For Woodadge, one of the biggest errors is its skewed impression of the Omaha invasion. “It’s left everybody with an idea that D-Day was near to disaster,” he says. “It shows you a window of Omaha Beach when things were at their worst. After the first wave landed, there were lots of deaths and the Americans were struggling to get off the beach. The first wave had it really bad – we’re talking 85 per cent losses. The second wave was down to 50 per cent. The third wave went down to 20 per cent. In about three hours you could be coming ashore at Omaha Beach and almost walking ashore to no gunfire. Omaha Beach was a success that started badly.”
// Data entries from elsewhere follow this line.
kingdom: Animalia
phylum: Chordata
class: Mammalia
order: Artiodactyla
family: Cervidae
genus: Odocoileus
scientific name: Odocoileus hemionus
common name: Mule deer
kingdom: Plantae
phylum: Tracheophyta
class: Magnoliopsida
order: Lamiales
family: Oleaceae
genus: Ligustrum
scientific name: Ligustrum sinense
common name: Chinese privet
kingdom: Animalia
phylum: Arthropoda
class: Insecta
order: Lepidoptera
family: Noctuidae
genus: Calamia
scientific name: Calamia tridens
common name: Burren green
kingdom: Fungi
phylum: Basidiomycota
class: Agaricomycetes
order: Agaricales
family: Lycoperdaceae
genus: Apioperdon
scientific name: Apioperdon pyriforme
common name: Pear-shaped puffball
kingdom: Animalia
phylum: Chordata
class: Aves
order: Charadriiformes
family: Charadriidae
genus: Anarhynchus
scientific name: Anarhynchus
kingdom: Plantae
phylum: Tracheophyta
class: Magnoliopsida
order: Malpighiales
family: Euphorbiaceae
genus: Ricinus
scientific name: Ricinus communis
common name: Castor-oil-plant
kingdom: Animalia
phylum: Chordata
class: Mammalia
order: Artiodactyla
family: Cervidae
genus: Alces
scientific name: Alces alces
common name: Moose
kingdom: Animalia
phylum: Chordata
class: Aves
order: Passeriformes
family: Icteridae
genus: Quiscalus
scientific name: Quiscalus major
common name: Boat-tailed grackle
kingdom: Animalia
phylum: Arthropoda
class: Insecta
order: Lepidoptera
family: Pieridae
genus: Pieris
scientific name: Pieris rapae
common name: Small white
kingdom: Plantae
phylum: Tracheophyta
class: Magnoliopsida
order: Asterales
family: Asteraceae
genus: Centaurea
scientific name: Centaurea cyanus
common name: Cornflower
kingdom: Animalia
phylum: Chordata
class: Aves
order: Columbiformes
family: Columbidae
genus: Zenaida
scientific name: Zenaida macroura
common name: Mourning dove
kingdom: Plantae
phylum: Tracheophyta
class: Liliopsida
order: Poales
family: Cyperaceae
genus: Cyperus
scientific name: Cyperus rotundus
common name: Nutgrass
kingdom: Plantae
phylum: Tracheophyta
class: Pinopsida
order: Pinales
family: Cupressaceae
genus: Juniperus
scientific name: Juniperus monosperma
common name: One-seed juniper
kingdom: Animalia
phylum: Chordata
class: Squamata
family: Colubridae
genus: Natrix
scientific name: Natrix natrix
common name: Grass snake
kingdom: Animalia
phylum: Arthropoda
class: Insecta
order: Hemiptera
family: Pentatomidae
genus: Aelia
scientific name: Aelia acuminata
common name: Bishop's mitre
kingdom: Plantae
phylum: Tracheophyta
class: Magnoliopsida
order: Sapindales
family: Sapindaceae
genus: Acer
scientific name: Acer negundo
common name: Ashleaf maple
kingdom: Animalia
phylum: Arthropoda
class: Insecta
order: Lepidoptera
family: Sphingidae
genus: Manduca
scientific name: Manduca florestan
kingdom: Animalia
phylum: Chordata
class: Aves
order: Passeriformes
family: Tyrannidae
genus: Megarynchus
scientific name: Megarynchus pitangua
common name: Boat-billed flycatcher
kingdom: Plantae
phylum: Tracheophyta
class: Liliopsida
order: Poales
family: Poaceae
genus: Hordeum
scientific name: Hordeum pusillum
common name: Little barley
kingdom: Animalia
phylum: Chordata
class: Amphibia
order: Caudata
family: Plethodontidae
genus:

Omaha is often called the bloodiest beach. It’s true that more men died there, though more men landed there too – over 34,000. According to the National D-Day Memorial in Bedford, Virginia, 4,415 were killed on D-Day – 2,502 Americans and 1,913 other Allies, many of whom were British. From those losses, 2,400 were killed on Omaha Beach, including crews from warships and landing craft. The first few hours on Gold, Juno, and Sword also incurred heavy losses. The Canadians – all too often left out of D-Day stories – lost 340 men on Juno.

Red sea: Omaha Beach, as seen in Saving Private Ryan
Red sea: Omaha Beach, as seen in Saving Private Ryan

‘The Americans did not come up against any Tiger Tanks in Normandy’

Once the action moves off Omaha, Saving Private Ryan is a largely fictional adventure. Historical fact doesn’t – and arguably shouldn’t – get in the way of telling a rollicking good story. For instance, Private Ryan is part of 506th Parachute Infantry, 101st Airborne. As seen in the film, paratroopers missed their drop zones and were scattered for miles. But the real 101st Airborne were dropped inland from Utah Beach to take control of the exit routes.

“If ever there was going to be a mission to find a 101st Airborne paratrooper – and there wasn’t – it would have started from Utah Beach,” says Woodadge.

There are hints of real events. After locating Ryan in the town of Ramelle (actually a set built in Hatfield, England), Miller and his surviving men join a battle to defend a bridge on the Merderet River. Ramelle is fictional though the Merderet River is real.

The battle has shades of 82nd Airborne’s battle at La Fière – a four-day fight for control of a small stone bridge over the Merderet. The movie version is really a greatest hits of WW2 action: Tiger Tanks, close quarters fighting with the SS, and P-51 Mustangs flying in to save the day. “The Americans did not come up against any Tiger Tanks in the entire Normandy campaign,” says Woodadge. “They came up against German armour a lot, but not Tiger Tanks. You have P-51 Mustangs because everybody knows them – they’re the Cadillacs of the skies – but it would have been far more likely to have P-47 Thunderbolts doing the ground support role.”

A Tiger Tank - actually a Soviet T-55 in disguise - in Saving Private Ryan
A Tiger Tank - actually a Soviet T-55 in disguise - in Saving Private Ryan - Alamy

Even the Germans’ buzz cut hairdos – which they wouldn’t have had under their helmets – is a bit of shorthand for movie-fied Nazi menace.

According to Dale Dye, Spielberg had been dead set on having Tiger Tanks in the film. Interviewed for Steven Jay Rubin’s book, Combat Films, Dye explained that they couldn’t find any Tiger Tanks, but found a pair of Soviet T-55 tanks in England. They used the chassis, rebuilding the hulls to look like Tiger Tanks.

Saving Private Ryan was nominated for 11 Oscars and won five. The triumph of the film, way beyond issues of historical accuracy, is that it does put you there. Not just on Omaha Beach, but in close proximity to the reality of the terror: the men holding their intestines and screaming for their mothers; the men dying from tiny bullet holes fountaining with blood; the look and sound of men who know they’re about to die, the life extinguishing from their eyes. Amongst that carnage, it captures the real fascination with war: trying to understand the unimaginable fear and courage; what it would be like to face it ourselves.

Spielberg achieved his mission. As he told producer Mark Gordon: “People are going to feel like they’ve been at D-Day when they see this thing.”